Etappe 5: Die Produkteinführung
Im fünften und finalen Schritt übernimmt der Legal-Dienstleister mithilfe eines Vertriebspartners den Marktzugang. Im Referenzbeispiel konnte das Ultraschallgerät der Risikoklasse IIb den gesamten Entwicklungsprozess bis zum Markteintritt innerhalb von zweieinhalb Jahren durchlaufen. Eine Leistung, die vor allem durch die enge Zusammenarbeit aller Fachexperten möglich war. Trotz der Schnelligkeit im Entwicklungsprozess wurde selbstverständlich eine hohe Qualität des Medizingeräts erzielt, der Abweichungsbericht der Benannten Stelle wies nur wenige Punkte auf.

Mit dem erfolgreichen Produktstart ist der Lebenszyklus des Ultraschallgeräts noch in vollem Gange. So pflegen die Teams für System- und Softwareentwicklung, Regulatory Affairs und UI-Design die Post Market Surveillance. Zudem stehen die Experten für Marketing- und Produkt-Support-Anfragen zur Verfügung und unterstützen als 1st, 2nd und 3rd Level bei eventuellen technischen Komplikationen.

Die letzten regulatorischen Schritte bis zum Medizinprodukt
Nach erfolgreichem Stage 1 und Stage 2 Audit sowie Konformitätsbewertungsverfahren übermittelt der Lead Auditor die Akte an den Zweit-Auditor. Nach dessen Freigabe wird die Akte der Zertifizierungsstelle zur Freigabe vorgelegt und nach deren Freigabe, erstellt die Benannte Stelle Zertifikate für das Medizinprodukt. Hiermit kann das Produkt bei der EUDAMED Datenbank registriert und somit konstitutiv zu einem Medizinprodukt werden. Mit Anbringung des CE-Kennzeichens sowie der vom Hersteller ausgestellten Konformitätserklärung ist das Medizinprodukt zur erstmaligen Abgabe bereit.

Model-based Systems Engineering

Der Praxisfall zeigt: Um Medizingeräte möglichst effizient, zügig und fehlerfrei zur Produktreife zu bringen, sollte die Entwicklung ganzer Systeme in Struktur und Verhalten auf grafische Art und Weise in einem modernen, vollumfassenden Systemmodell beschrieben werden. Mit dem beschriebenen Model-based Systems Engineering entsteht automatisch eine durchgängige, konsistente und belastbare Entwicklungsdokumentation – beginnend mit Use Cases und Anforderungen, über Architektur und Design hinweg bis hin zum Test.

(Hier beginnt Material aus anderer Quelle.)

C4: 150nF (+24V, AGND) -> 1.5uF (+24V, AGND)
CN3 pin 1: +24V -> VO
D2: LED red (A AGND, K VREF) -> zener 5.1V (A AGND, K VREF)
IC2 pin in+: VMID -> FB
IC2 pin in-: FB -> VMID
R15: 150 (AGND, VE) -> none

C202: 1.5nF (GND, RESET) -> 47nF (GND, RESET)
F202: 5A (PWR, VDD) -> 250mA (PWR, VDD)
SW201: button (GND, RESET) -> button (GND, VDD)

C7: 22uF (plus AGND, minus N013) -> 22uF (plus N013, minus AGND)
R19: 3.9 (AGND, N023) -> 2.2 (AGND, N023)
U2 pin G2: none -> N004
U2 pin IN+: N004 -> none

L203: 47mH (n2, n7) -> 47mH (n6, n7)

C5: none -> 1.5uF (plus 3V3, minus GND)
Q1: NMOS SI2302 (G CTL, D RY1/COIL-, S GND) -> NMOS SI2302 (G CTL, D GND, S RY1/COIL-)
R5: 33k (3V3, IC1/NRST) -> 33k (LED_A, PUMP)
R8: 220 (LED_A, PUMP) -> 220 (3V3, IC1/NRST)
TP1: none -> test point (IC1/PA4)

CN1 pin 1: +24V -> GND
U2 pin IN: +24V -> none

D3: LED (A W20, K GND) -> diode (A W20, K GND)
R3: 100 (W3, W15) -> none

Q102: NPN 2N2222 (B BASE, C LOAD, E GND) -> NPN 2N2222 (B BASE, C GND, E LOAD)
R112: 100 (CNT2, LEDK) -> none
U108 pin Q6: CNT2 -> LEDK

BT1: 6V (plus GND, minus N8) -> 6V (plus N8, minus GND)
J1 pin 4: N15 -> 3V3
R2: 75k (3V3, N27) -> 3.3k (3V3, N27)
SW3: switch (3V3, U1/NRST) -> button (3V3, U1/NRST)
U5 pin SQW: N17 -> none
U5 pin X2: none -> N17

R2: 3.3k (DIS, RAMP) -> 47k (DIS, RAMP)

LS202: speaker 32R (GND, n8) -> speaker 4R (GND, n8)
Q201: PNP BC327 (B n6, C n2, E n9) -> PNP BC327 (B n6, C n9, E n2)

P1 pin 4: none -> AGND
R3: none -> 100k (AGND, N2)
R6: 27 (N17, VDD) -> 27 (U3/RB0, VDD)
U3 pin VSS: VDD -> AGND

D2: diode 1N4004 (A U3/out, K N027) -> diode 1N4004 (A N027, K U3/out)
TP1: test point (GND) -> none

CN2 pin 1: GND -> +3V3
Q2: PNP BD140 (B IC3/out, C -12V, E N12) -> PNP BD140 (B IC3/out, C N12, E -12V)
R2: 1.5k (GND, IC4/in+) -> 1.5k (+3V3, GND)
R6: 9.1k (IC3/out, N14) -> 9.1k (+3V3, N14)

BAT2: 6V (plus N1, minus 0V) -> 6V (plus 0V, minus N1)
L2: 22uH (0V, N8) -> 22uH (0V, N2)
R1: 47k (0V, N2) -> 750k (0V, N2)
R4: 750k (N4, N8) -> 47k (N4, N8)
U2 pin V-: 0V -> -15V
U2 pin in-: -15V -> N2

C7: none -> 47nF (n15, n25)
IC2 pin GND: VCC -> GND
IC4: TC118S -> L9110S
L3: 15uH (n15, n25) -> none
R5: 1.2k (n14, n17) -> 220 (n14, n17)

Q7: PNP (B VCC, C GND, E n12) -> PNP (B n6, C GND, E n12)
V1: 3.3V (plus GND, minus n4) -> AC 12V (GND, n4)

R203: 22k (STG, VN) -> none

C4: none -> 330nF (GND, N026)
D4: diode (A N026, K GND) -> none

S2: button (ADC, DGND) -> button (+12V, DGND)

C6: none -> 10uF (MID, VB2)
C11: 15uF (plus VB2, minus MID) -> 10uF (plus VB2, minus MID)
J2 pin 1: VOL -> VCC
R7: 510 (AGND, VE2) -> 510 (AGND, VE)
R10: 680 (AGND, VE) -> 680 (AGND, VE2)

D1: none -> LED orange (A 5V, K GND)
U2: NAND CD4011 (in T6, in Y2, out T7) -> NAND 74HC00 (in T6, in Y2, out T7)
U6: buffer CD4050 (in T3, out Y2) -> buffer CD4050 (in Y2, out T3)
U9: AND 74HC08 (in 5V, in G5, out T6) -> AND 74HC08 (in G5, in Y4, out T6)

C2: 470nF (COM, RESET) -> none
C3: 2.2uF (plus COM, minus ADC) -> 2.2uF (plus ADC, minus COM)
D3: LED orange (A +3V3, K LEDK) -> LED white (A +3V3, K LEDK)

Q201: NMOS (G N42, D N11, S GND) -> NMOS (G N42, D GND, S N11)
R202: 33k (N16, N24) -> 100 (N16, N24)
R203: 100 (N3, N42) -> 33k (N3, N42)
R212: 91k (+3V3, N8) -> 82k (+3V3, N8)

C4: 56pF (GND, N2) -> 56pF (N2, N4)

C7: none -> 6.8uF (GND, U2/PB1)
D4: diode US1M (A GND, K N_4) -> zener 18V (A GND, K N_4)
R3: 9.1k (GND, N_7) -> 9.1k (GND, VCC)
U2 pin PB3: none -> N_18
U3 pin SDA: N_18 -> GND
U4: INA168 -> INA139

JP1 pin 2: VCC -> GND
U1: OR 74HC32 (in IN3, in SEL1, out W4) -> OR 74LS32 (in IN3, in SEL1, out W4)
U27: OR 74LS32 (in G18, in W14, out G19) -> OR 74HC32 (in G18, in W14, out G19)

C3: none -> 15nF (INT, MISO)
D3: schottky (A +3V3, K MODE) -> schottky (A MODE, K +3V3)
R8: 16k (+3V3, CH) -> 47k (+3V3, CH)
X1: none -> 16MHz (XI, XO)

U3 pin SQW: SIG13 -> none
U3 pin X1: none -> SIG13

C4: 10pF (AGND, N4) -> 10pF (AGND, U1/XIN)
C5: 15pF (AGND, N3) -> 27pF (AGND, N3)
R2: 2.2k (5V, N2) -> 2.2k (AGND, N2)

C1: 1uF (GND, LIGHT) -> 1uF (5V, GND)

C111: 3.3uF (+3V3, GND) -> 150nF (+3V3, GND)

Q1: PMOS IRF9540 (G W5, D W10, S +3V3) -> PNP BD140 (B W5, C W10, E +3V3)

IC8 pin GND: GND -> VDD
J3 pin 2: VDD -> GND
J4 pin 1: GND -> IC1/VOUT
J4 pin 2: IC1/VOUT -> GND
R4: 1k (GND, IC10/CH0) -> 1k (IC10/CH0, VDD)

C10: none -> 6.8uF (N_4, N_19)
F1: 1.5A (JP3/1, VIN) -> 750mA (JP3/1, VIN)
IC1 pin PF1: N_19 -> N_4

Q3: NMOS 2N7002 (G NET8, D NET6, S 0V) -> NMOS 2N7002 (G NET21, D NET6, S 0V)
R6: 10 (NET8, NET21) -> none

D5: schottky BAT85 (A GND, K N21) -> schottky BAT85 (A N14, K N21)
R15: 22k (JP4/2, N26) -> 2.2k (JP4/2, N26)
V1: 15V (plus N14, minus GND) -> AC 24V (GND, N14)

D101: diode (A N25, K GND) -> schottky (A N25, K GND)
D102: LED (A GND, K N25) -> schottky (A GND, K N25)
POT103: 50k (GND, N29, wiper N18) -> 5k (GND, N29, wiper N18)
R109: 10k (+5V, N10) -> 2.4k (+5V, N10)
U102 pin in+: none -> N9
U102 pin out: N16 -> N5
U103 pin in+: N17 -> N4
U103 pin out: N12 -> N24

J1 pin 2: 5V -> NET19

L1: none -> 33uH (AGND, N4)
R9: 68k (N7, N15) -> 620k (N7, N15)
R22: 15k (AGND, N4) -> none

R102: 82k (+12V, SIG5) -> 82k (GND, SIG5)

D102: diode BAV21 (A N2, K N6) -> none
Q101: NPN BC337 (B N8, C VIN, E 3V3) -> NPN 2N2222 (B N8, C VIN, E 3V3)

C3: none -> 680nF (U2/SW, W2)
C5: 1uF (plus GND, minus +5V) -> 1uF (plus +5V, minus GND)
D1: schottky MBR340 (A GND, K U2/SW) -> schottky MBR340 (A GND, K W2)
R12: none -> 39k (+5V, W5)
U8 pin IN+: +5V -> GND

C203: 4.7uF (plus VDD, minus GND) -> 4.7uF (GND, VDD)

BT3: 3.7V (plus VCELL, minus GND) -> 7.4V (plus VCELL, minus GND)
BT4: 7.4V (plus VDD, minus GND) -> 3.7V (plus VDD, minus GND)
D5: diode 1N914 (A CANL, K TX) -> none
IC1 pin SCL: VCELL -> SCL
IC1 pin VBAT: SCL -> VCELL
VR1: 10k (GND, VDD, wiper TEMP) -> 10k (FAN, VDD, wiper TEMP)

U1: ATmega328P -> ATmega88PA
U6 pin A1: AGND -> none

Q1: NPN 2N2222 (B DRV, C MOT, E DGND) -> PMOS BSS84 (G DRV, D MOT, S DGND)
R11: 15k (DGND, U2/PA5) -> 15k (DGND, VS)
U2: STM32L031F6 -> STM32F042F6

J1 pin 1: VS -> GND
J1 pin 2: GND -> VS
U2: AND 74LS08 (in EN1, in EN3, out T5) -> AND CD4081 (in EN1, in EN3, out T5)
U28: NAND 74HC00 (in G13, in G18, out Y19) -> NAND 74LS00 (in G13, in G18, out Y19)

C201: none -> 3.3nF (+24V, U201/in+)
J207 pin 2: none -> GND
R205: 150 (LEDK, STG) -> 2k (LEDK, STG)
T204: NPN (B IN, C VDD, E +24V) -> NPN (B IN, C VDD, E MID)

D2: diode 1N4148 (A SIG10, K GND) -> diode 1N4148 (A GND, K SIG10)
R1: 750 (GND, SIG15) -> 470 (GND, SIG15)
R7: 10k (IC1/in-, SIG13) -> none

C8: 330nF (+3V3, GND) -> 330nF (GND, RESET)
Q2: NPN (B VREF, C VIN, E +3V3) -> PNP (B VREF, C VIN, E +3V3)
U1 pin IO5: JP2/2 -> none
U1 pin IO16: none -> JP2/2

Volle Traceability in allen Disziplinen und über alle Ebenen entsteht ohne Zusatzaufwand durch die Arbeit am Modell. Eine einheitliche projektweite Terminologie wird sichergestellt und gefährliche Redundanzen durch die zentrale Datenhaltung in einem einzigen Systemmodell konsequent vermieden. Selbst das Risikomanagement ist mittels Fehlerbaumanalyse (FTA, Fault Tree Analysis) nahtlos und vollumfänglich im Modell integriert.